#### What the task asks
The answer must be the lines from the one that holds "framed print: present [37,53,146,125]" through the final line of the data, copied exactly, with no pictures.

Records to use below:

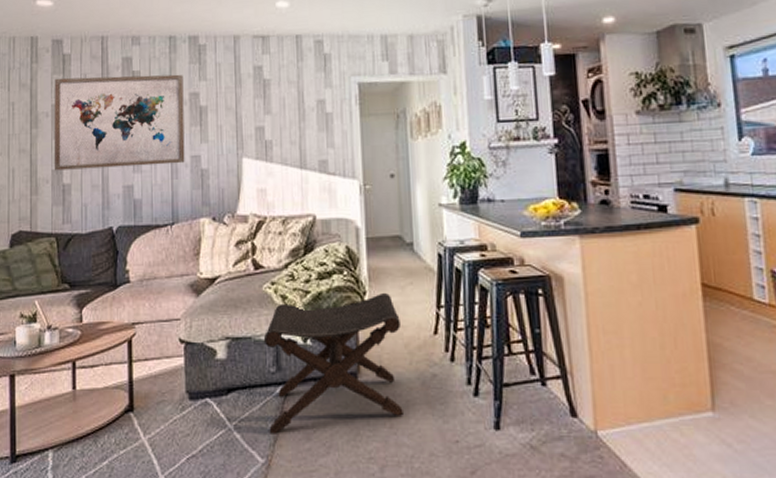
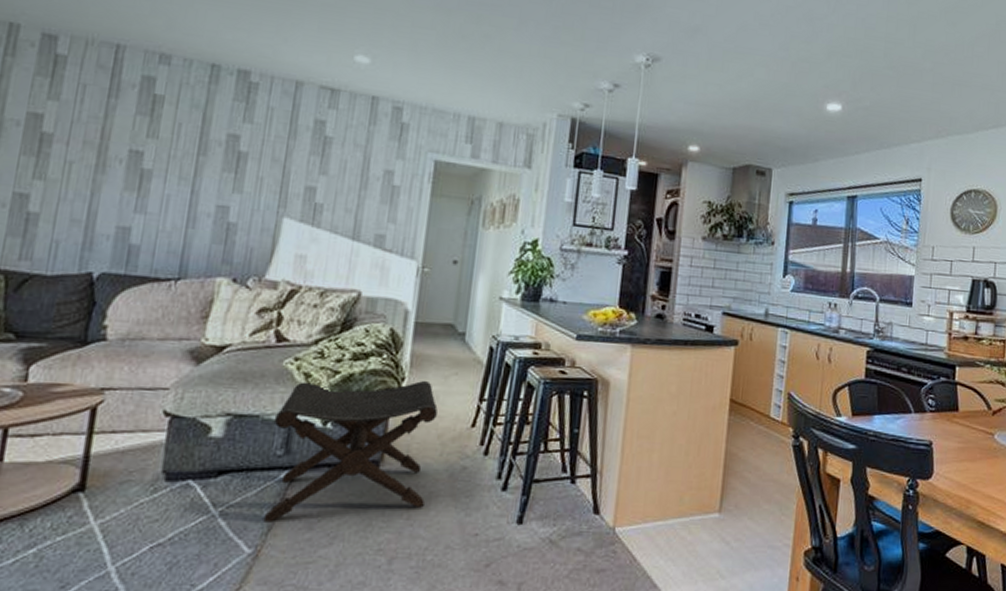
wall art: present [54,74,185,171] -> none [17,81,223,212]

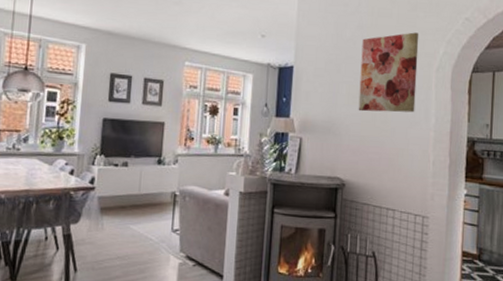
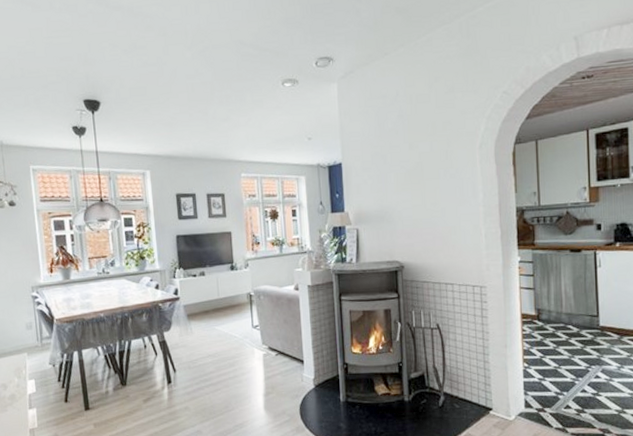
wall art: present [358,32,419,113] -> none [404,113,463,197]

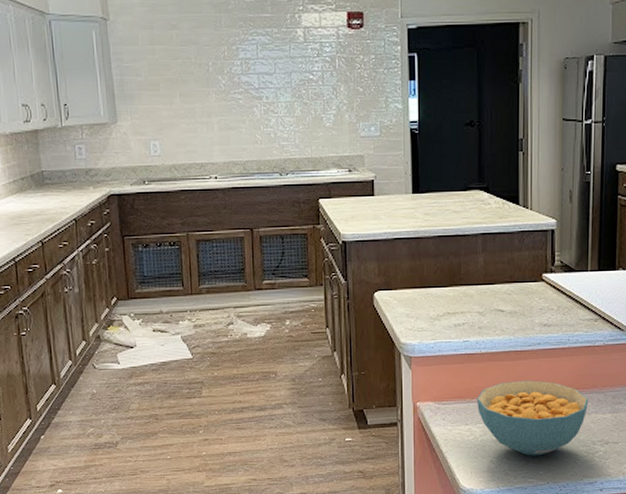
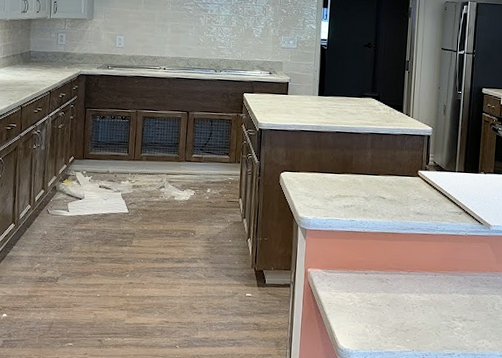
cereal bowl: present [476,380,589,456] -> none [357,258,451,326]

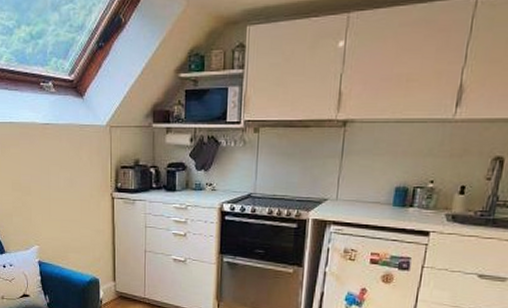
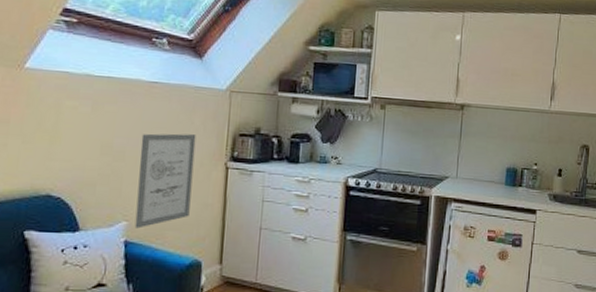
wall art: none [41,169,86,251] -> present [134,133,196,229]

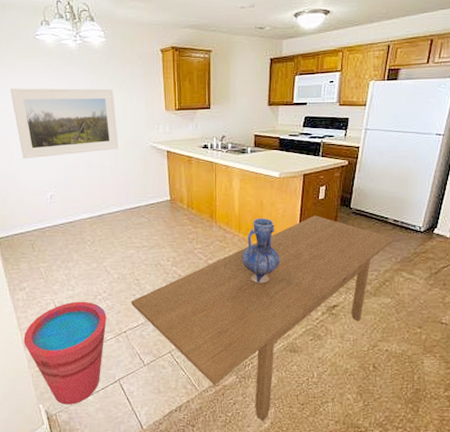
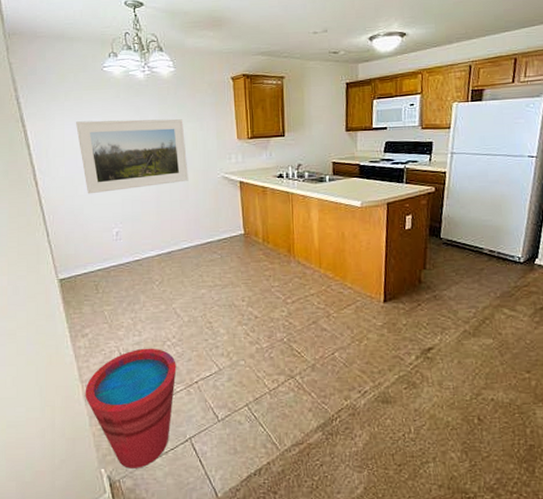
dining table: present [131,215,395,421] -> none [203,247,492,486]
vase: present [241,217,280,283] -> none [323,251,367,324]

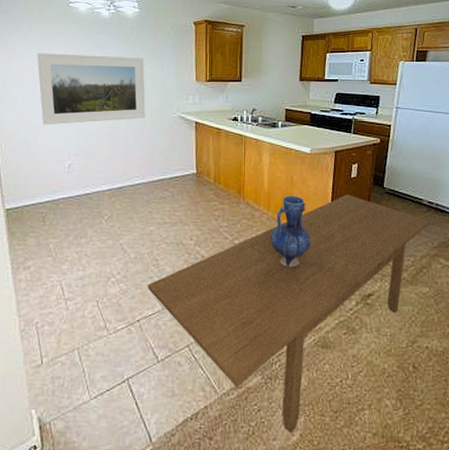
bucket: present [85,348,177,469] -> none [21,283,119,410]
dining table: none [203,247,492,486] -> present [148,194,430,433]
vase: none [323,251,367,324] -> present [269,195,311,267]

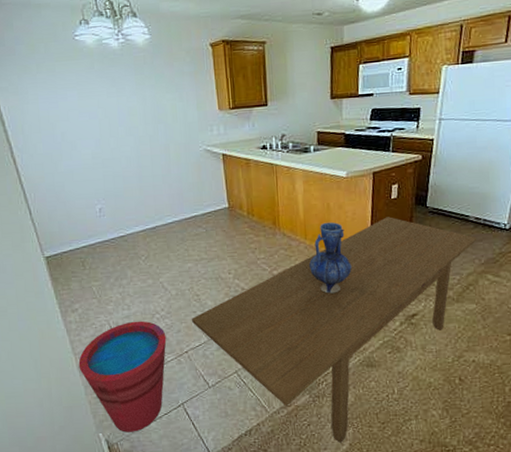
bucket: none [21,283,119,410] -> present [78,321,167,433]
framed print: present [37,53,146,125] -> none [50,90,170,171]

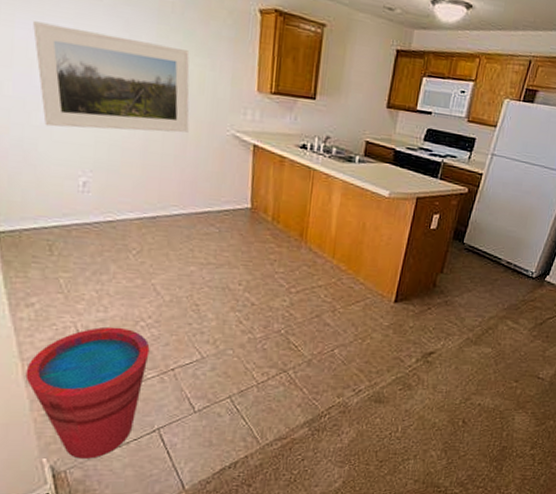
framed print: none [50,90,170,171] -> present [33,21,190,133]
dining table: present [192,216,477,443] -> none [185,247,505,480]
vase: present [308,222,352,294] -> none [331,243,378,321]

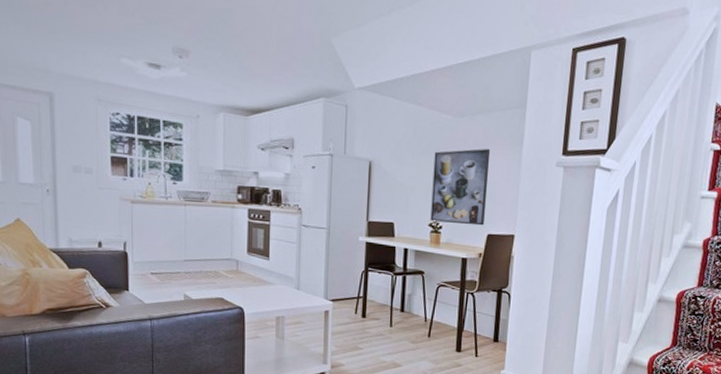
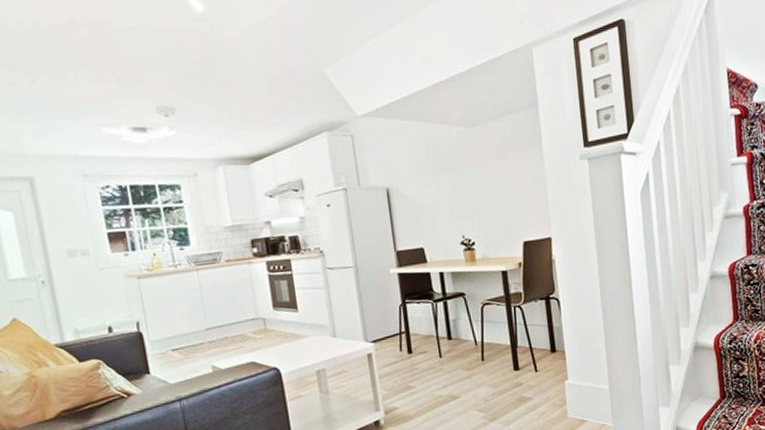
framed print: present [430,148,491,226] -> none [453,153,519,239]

End of Records to use.

#### Solution for this problem
framed print: present [37,53,146,125] -> none [50,90,170,171]

framed print: none [50,90,170,171] -> present [33,21,190,133]
dining table: present [192,216,477,443] -> none [185,247,505,480]
vase: present [308,222,352,294] -> none [331,243,378,321]

framed print: present [430,148,491,226] -> none [453,153,519,239]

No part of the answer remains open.